**Instrucciones:**
1 - En el texto sobre Ikkyu y la muerte, ¿dónde decide pasar la noche Ikkyu al llegar tarde al templo?
2 - Continúa el texto sobre Ikkyu, Baudelaire y el vínculo entre erotismo y muerte a partir de su última oración.

**Texto seleccionado:**
En un tono parecido encontramos al poeta y maestro zen del siglo XV Ikkyu Sojun en su híbrido de poesía y prosa titulado “Esqueletos”. En este texto nos narra su peregrinación a un templo zen. Ikkyu llega tarde a su destino y decide pasar la noche a las afueras del templo, donde como es costumbre hay un cementerio. Ikkyu es despertado a la mitad de la noche por el ruido de una fiesta y se encuentra con que, tras caer el sol, los esqueletos del cementerio se levantan de sus tumbas y emulan sus actividades cuando vivían. Y después de dialogar con los esqueletos que, en las noches, andan como vivos, El poeta se pregunta: “¿Quién no es un esqueleto? Es sólo porque los humanos estamos cubiertos de piel de distintos colores que las pasiones sexuales entre hombres y mujeres existen. Al parar la respiración y la piel del cuerpo romperse, ya no queda forma, ni mayor ni menor”.

Tanto Ikkyu como Baudelaire, separados por siglos y barreras culturales, reconocen una conexión entre erotismo y muerte en la carne. La carne es la dimensión del erotismo pero, poco a poco, bajo ella se asoma el esqueleto. Más aún, el esqueleto de nuestro ser amado ya está aquí en los huesos de la mano que acariciamos o los pómulos que se marcan en su rostro. Nishitani decía que no hay una dualidad vida/muerte, no son dos sino el mismo fenómeno vida-muerte. Y, en ese sentido, nuestros poetas nos recuerdan que el eje de esta unidad es el propio cuerpo. Yo a veces pienso en la tradición del tabú de la desnudez. Solemos pensar que tiene que ver con la dimensión erótica del cuerpo como fuente de deseo. Pero a veces pienso que la cultura occidental ha vuelto costumbre cubrir todo menos la cabeza para hacer como si fuéramos serafines, subjetividades sin cuerpo. Y si viéramos desnudas nuestras costillas, escucháramos nuestra barriga, viéramos nuestra piel cada vez más delgada, arrugada, reconoceríamos nuestro carácter carnal, nuestro carácter animal y que, en última instancia, ya somos cadáveres.

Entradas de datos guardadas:
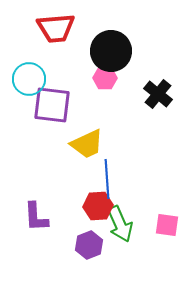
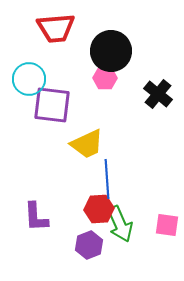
red hexagon: moved 1 px right, 3 px down
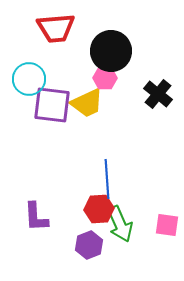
yellow trapezoid: moved 41 px up
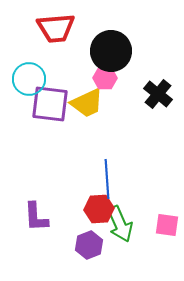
purple square: moved 2 px left, 1 px up
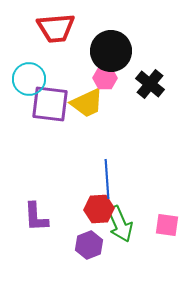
black cross: moved 8 px left, 10 px up
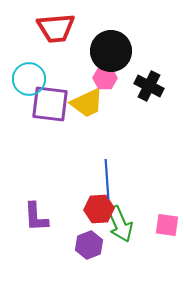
black cross: moved 1 px left, 2 px down; rotated 12 degrees counterclockwise
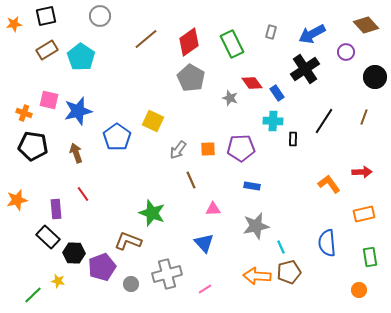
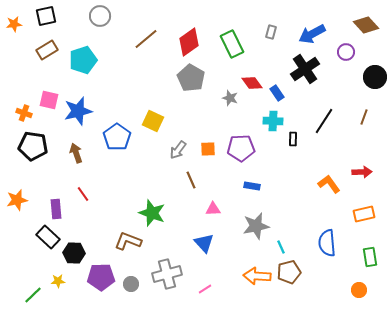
cyan pentagon at (81, 57): moved 2 px right, 3 px down; rotated 20 degrees clockwise
purple pentagon at (102, 267): moved 1 px left, 10 px down; rotated 20 degrees clockwise
yellow star at (58, 281): rotated 16 degrees counterclockwise
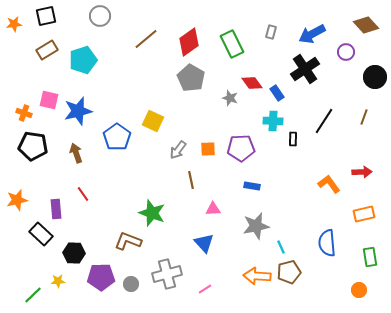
brown line at (191, 180): rotated 12 degrees clockwise
black rectangle at (48, 237): moved 7 px left, 3 px up
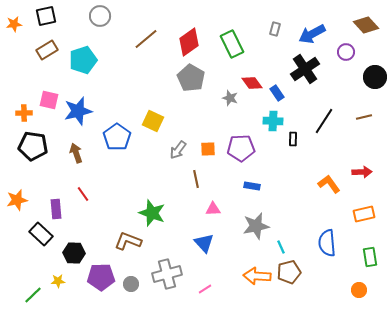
gray rectangle at (271, 32): moved 4 px right, 3 px up
orange cross at (24, 113): rotated 21 degrees counterclockwise
brown line at (364, 117): rotated 56 degrees clockwise
brown line at (191, 180): moved 5 px right, 1 px up
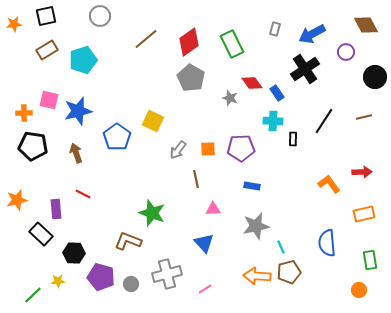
brown diamond at (366, 25): rotated 15 degrees clockwise
red line at (83, 194): rotated 28 degrees counterclockwise
green rectangle at (370, 257): moved 3 px down
purple pentagon at (101, 277): rotated 16 degrees clockwise
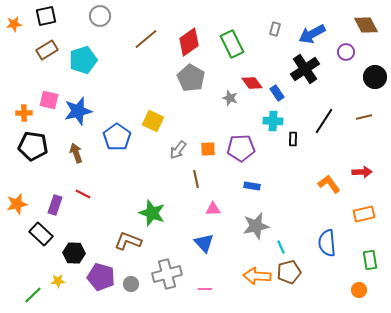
orange star at (17, 200): moved 4 px down
purple rectangle at (56, 209): moved 1 px left, 4 px up; rotated 24 degrees clockwise
pink line at (205, 289): rotated 32 degrees clockwise
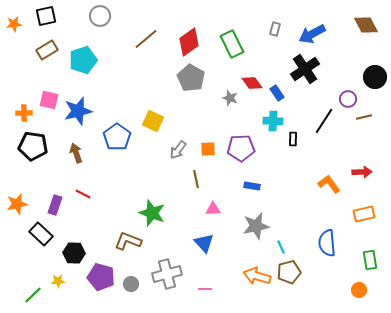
purple circle at (346, 52): moved 2 px right, 47 px down
orange arrow at (257, 276): rotated 12 degrees clockwise
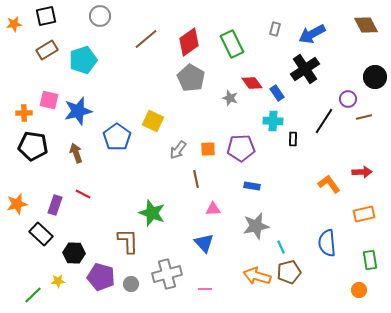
brown L-shape at (128, 241): rotated 68 degrees clockwise
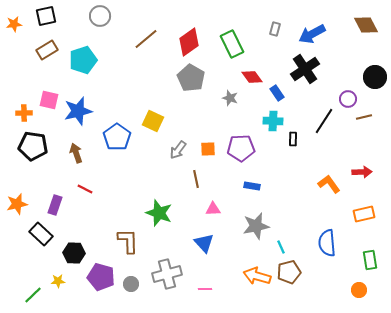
red diamond at (252, 83): moved 6 px up
red line at (83, 194): moved 2 px right, 5 px up
green star at (152, 213): moved 7 px right
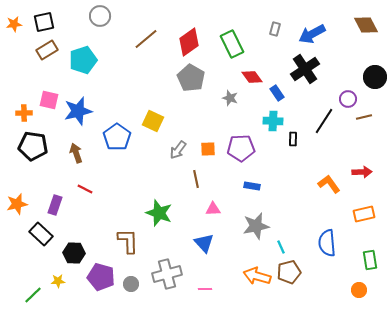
black square at (46, 16): moved 2 px left, 6 px down
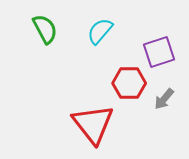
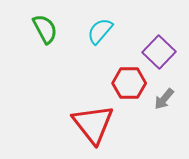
purple square: rotated 28 degrees counterclockwise
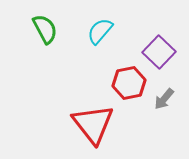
red hexagon: rotated 12 degrees counterclockwise
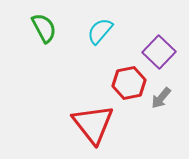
green semicircle: moved 1 px left, 1 px up
gray arrow: moved 3 px left, 1 px up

**Resultados por tarea:**
1 - A las afueras del templo, donde hay un cementerio.

2 -
Whatsuji y la hermenéutica del viaje

Sin salir de tu casa, puedes conocer la naturaleza del mundo.
Sin mirar por la ventana, puedes conocer el Camino del Cielo.
Cuanto más lejos vas, menos conoces.
Así, el Sabio conoce sin viajar.
Ve sin mirar.
Y logra sin Hacer.
Tao Te King, § 47

Las y los filósofos somos, sin duda, aventureros. Pero ¿por qué caminos ha de transcurrir nuestra aventura? Cuentan los chismes filosóficos que Heidegger mandó una carta a su admirado colega Ernst Jünger con el antes citado pasaje del Tao Te King cuando éste le contó de sus planes de embarcarse lejos de Europa en busca de jardines salvajes más allá del control de la modernidad. Jünger, al parecer, hizo caso omiso y partió en su viaje. En este episodio podemos ver dos tendencias: una que toma la filosofía como una aventura del pensar que se consuma en el fuero interno y otra que cree necesario viajar para abrirse a nuevos horizontes. En el extremo de la primera tendencia podemos imaginar a Boecio, preso en un calabozo pero libre de viajar por los caminos del pensar. En el otro extremo podemos imaginar al filósofo errante, Nietzsche, buscando un clima favorable a sus dolencias mientras sondeaba las señas del nihilismo europeo.

Hay una dicotomía parecida en el pensar japonés moderno. Nishida es considerado el primer gran filósofo japonés en crear una propuesta única a partir de la tradición del pensar japonés, concretamente del budismo zen, y su confrontación con los pensadores occidentales. Pero Nishida sólo abandonó las costas de Japón con el pensamiento, confrontando a la filosofía occidental a través de los libros. Fueron sus primeros alumnos quienes se aventuraron, como Zaratustra, a dejar su patria e ir al encuentro del pensar europeo en su fuente. En este caso, quiero llamar la atención sobre la experiencia del viaje de Watsuji Tetsuro.

En 1927 Watsuji se embarcó camino a Europa para ver ese mundo que estaba detrás de los libros que desde adolescente había devorado. Pero el viaje trajo más de lo que esperaba. De camino a Europa tuvo que pasar por China, por India y por medio oriente, confrontándose con las formas tan distintas de estos pueblos de vivir y desenvolverse en su mundo. Todos comían, todos hacían su morada pero todos de una forma peculiar, en un eterno diálogo con su medio ambiente particular. Su viaje lo llevó hasta las primeras clases de Heidegger en Friburgo y a confrontarse con su famosa obra Ser y tiempo. Pero, después de tanto viaje, Watsuji no entendía por qué Heidegger, un filósofo que quería conocer sin viajar, no tomaba en cuenta al espacio como una determinación de la existencia tan importante como el tiempo. En el tiempo nos desplegamos, cambiamos; pero es en el espacio donde nos encontramos con las y los otros y con lo otro de nosotros como los demás animales, las plantas, las montañas, los ríos y los dioses. Watsuji pensó que era esta falta de reconocimiento de la espacialidad lo que daba al pensar de Heidegger un dejo egoísta.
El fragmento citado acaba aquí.